= Lester Holloway =

British journalist and editor (born 1970)

Lester John Holloway (born 22 July 1970) is a British journalist and editor, as well as a campaigner and local politician.

==Career==
Born in Shepherd's Bush, London, Holloway began his media career as a reporter for Eastern Eye, a weekly newspaper published by Ethnic Media Group, in 1999. He later became News Editor at The Voice, and was editor of the New Nation newspaper from January 2008 until January 2009, when the paper ceased production due to its parent company Ethnic Media Group going into administration. He was New Media Manager at the campaign group Operation Black Vote between June 2009 and March 2010, and worked for The Runnymede Trust and the TUC, before returning to The Voice as Editor in 2021.

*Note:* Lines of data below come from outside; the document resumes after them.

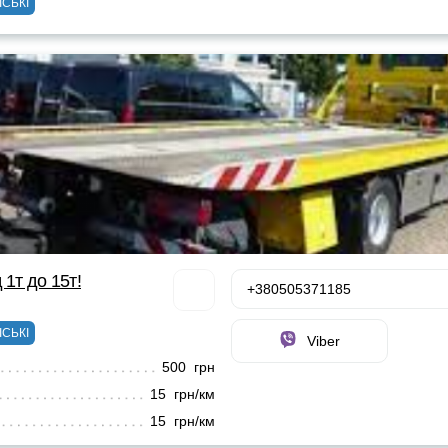
ІСЬКІ
 1т до 15т!
+380505371185
ІСЬКІ
Viber
500 грн
15 грн/км
15 грн/км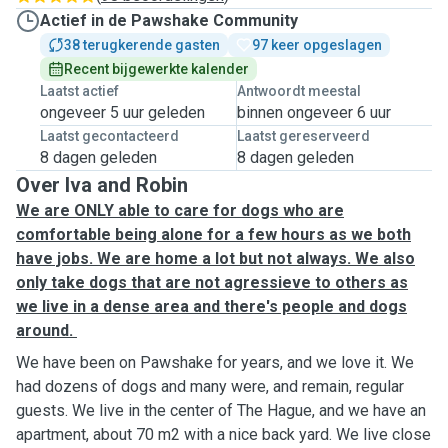
Actief in de Pawshake Community
38 terugkerende gasten
97 keer opgeslagen
Recent bijgewerkte kalender
Laatst actief
Antwoordt meestal
ongeveer 5 uur geleden
binnen ongeveer 6 uur
Laatst gecontacteerd
Laatst gereserveerd
8 dagen geleden
8 dagen geleden
Over Iva and Robin
We are ONLY able to care for dogs who are
comfortable being alone for a few hours as we both
have jobs. We are home a lot but not always. We also
only take dogs that are not agressieve to others as
we live in a dense area and there's people and dogs
around.
We have been on Pawshake for years, and we love it. We
had dozens of dogs and many were, and remain, regular
guests. We live in the center of The Hague, and we have an
apartment, about 70 m2 with a nice back yard. We live close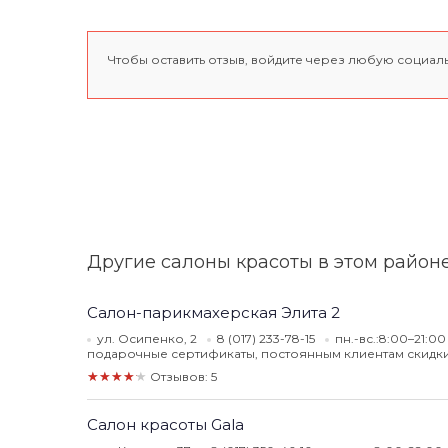
Чтобы оставить отзыв, войдите через любую социал
Другие салоны красоты в этом район
Салон-парикмахерская Элита 2
ул. Осипенко, 2
8 (017) 233-78-15
пн.-вс.:8:00–21:00
подарочные сертификаты, постоянным клиентам скидки
★★★★★
Отзывов: 5
Салон красоты Gala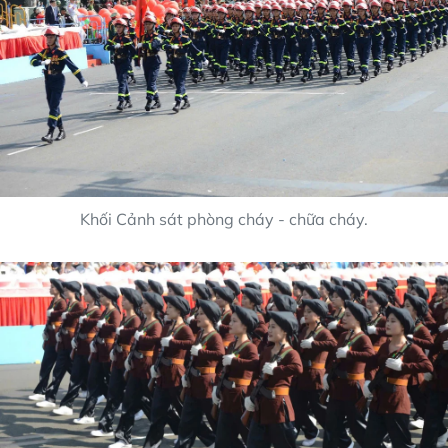
Khối Cảnh sát phòng cháy - chữa cháy.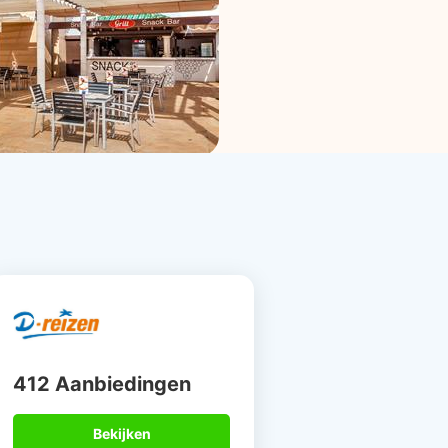
412 Aanbiedingen
Bekijken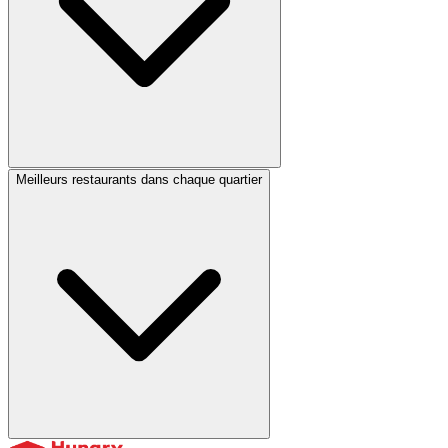
Meilleurs restaurants dans chaque quartier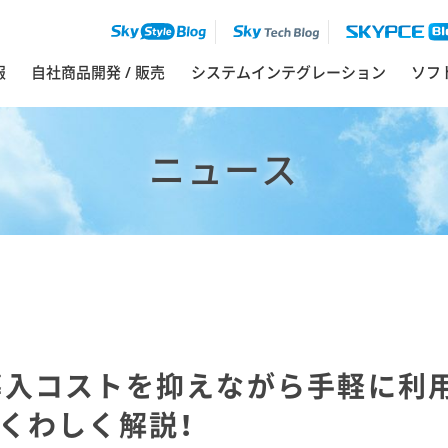
報
自社商品開発 / 販売
システムインテグレーション
ソフ
ニュース
】導入コストを抑えながら手軽に利
n」をくわしく解説！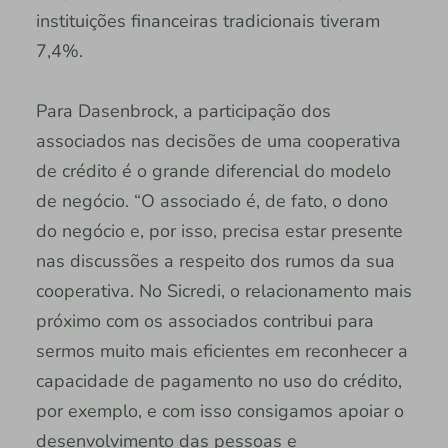
instituições financeiras tradicionais tiveram
7,4%.
Para Dasenbrock, a participação dos
associados nas decisões de uma cooperativa
de crédito é o grande diferencial do modelo
de negócio. “O associado é, de fato, o dono
do negócio e, por isso, precisa estar presente
nas discussões a respeito dos rumos da sua
cooperativa. No Sicredi, o relacionamento mais
próximo com os associados contribui para
sermos muito mais eficientes em reconhecer a
capacidade de pagamento no uso do crédito,
por exemplo, e com isso consigamos apoiar o
desenvolvimento das pessoas e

In 1987 he won a BBC Radio 4 "Best of British Youth" award for a campaign to save parts of Old Oak Common, an area of local natural importance. Prior to journalism, Holloway was a local authority councillor (Labour Party) in the London Borough of Hammersmith and Fulham, between 1994 and 1998, representing the College Park and Old Oak Ward. He left the Labour Party in 2000, after nine years, and rejoined in 2017.

Holloway was influential in the formation of the organisation Friends of Wormwood Scrubs.